Transcribed page contents:
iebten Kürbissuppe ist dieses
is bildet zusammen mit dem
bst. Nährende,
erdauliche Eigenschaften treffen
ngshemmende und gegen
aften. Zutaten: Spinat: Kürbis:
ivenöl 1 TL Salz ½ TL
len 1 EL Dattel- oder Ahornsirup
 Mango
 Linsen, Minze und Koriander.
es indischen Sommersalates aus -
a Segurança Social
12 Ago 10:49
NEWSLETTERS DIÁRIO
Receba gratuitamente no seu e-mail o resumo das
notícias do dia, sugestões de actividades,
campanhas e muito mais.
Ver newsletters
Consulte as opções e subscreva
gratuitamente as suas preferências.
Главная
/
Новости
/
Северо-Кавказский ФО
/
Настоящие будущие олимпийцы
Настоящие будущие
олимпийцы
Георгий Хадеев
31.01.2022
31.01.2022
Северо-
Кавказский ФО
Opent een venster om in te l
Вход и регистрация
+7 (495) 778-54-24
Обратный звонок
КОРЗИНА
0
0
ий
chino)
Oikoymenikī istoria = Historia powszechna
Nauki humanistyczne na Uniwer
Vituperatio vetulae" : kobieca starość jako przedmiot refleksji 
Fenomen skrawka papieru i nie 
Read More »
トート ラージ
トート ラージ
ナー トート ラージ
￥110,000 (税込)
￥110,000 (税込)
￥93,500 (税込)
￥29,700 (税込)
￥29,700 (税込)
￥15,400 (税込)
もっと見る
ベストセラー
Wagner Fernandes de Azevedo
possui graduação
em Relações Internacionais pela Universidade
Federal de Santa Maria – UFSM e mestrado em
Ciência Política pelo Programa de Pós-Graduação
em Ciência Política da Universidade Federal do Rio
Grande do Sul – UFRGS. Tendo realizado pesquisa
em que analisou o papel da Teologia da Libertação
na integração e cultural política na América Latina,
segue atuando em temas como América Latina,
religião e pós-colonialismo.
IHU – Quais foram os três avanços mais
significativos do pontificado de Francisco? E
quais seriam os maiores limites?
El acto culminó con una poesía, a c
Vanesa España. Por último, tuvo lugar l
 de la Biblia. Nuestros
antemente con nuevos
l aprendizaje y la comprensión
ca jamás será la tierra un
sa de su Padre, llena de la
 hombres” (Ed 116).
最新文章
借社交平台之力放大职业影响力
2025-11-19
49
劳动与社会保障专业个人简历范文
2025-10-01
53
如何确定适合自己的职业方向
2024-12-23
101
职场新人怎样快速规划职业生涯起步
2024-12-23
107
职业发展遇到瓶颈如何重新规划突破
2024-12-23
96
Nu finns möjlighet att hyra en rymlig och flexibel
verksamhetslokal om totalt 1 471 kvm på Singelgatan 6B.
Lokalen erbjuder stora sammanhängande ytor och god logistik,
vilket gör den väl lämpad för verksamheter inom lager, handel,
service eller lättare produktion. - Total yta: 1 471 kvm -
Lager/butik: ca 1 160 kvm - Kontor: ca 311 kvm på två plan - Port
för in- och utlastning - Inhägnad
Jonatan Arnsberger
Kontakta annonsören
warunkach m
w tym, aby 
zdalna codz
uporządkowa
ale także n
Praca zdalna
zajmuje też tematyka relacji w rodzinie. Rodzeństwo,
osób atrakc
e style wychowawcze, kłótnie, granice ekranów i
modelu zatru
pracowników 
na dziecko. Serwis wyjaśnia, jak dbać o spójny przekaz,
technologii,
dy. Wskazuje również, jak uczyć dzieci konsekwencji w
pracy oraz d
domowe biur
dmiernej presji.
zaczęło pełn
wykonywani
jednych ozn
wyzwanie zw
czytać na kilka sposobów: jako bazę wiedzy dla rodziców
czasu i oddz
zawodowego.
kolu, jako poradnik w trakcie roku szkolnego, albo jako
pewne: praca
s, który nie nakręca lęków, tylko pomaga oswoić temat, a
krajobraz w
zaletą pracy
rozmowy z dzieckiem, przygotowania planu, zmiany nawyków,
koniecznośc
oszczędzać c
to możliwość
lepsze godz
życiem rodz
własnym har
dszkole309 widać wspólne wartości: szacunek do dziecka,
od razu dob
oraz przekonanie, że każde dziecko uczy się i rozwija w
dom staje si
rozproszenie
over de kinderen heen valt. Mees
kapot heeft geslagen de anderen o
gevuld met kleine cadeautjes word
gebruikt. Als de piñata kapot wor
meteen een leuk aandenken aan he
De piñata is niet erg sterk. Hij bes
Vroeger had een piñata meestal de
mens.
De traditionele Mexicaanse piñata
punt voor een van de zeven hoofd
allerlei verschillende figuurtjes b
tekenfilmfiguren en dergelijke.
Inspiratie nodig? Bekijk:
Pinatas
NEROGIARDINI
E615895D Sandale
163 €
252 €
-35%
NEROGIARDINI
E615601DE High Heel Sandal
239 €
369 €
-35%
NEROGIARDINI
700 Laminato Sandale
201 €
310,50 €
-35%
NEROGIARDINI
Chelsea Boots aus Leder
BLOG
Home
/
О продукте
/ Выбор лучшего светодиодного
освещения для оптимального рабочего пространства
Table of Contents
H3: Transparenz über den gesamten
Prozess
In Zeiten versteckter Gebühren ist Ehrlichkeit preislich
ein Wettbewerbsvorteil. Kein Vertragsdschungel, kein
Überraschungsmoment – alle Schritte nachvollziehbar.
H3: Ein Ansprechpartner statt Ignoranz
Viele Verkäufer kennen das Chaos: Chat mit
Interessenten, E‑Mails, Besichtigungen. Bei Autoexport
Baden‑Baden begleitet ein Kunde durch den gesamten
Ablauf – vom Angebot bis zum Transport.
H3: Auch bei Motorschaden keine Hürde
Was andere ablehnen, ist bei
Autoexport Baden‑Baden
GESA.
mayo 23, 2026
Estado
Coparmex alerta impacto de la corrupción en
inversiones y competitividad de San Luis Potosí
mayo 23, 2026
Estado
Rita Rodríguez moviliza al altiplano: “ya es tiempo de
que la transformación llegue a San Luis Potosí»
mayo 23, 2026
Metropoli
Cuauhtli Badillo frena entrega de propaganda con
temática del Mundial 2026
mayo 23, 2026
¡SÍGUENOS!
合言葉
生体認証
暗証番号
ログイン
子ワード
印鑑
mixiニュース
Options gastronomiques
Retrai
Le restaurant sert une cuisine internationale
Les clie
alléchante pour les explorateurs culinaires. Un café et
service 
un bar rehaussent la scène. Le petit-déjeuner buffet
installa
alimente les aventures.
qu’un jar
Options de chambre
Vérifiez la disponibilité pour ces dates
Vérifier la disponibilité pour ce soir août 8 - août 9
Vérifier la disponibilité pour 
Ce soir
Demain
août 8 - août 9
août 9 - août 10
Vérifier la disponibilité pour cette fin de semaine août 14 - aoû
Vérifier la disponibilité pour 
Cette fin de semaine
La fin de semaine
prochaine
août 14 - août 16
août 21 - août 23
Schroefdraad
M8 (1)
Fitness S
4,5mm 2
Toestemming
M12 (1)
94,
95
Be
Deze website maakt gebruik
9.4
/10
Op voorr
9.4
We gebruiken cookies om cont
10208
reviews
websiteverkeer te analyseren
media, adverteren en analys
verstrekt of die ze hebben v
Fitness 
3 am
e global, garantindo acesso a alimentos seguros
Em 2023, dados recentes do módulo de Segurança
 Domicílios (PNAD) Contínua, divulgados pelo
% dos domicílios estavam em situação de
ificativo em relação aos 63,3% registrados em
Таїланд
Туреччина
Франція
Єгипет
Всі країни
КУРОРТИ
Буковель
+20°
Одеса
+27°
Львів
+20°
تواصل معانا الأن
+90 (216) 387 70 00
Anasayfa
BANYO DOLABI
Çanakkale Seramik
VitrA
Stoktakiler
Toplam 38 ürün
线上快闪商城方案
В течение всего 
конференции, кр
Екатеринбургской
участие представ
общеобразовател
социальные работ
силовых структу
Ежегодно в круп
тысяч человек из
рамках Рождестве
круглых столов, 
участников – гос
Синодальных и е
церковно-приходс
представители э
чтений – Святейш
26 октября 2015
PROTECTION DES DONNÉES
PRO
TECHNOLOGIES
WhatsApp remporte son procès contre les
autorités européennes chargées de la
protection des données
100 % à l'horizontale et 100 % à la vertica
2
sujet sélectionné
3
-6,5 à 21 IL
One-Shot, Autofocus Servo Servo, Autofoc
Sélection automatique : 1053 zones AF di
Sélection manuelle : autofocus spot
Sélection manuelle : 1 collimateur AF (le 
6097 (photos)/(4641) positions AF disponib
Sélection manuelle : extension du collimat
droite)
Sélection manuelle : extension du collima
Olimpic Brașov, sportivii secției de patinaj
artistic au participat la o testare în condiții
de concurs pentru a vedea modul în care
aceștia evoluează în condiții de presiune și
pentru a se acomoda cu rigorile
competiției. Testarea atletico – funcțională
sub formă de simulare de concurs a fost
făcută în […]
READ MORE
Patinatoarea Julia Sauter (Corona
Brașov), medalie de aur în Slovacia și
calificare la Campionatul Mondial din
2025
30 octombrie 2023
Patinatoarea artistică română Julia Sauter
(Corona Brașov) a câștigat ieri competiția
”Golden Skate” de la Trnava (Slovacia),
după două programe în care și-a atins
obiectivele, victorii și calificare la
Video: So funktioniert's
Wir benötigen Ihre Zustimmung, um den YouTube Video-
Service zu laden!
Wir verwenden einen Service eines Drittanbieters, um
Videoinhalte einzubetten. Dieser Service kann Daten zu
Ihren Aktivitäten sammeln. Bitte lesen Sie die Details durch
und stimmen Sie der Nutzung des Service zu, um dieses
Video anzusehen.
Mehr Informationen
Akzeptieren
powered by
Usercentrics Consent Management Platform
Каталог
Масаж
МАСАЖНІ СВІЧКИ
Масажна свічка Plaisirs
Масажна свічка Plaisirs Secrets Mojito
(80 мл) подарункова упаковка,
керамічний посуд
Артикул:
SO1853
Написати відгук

§ Exercise requirements
Your answer must be the lines above from the one containing "erdauliche Eigenschaften treffen" to the one containing "El acto culminó con una poesía, a c", both included, restated word for word.

§ Answer space
erdauliche Eigenschaften treffen
ngshemmende und gegen
aften. Zutaten: Spinat: Kürbis:
ivenöl 1 TL Salz ½ TL
len 1 EL Dattel- oder Ahornsirup
 Mango
 Linsen, Minze und Koriander.
es indischen Sommersalates aus -
a Segurança Social
12 Ago 10:49
NEWSLETTERS DIÁRIO
Receba gratuitamente no seu e-mail o resumo das
notícias do dia, sugestões de actividades,
campanhas e muito mais.
Ver newsletters
Consulte as opções e subscreva
gratuitamente as suas preferências.
Главная
/
Новости
/
Северо-Кавказский ФО
/
Настоящие будущие олимпийцы
Настоящие будущие
олимпийцы
Георгий Хадеев
31.01.2022
31.01.2022
Северо-
Кавказский ФО
Opent een venster om in te l
Вход и регистрация
+7 (495) 778-54-24
Обратный звонок
КОРЗИНА
0
0
ий
chino)
Oikoymenikī istoria = Historia powszechna
Nauki humanistyczne na Uniwer
Vituperatio vetulae" : kobieca starość jako przedmiot refleksji 
Fenomen skrawka papieru i nie 
Read More »
トート ラージ
トート ラージ
ナー トート ラージ
￥110,000 (税込)
￥110,000 (税込)
￥93,500 (税込)
￥29,700 (税込)
￥29,700 (税込)
￥15,400 (税込)
もっと見る
ベストセラー
Wagner Fernandes de Azevedo
possui graduação
em Relações Internacionais pela Universidade
Federal de Santa Maria – UFSM e mestrado em
Ciência Política pelo Programa de Pós-Graduação
em Ciência Política da Universidade Federal do Rio
Grande do Sul – UFRGS. Tendo realizado pesquisa
em que analisou o papel da Teologia da Libertação
na integração e cultural política na América Latina,
segue atuando em temas como América Latina,
religião e pós-colonialismo.
IHU – Quais foram os três avanços mais
significativos do pontificado de Francisco? E
quais seriam os maiores limites?
El acto culminó con una poesía, a c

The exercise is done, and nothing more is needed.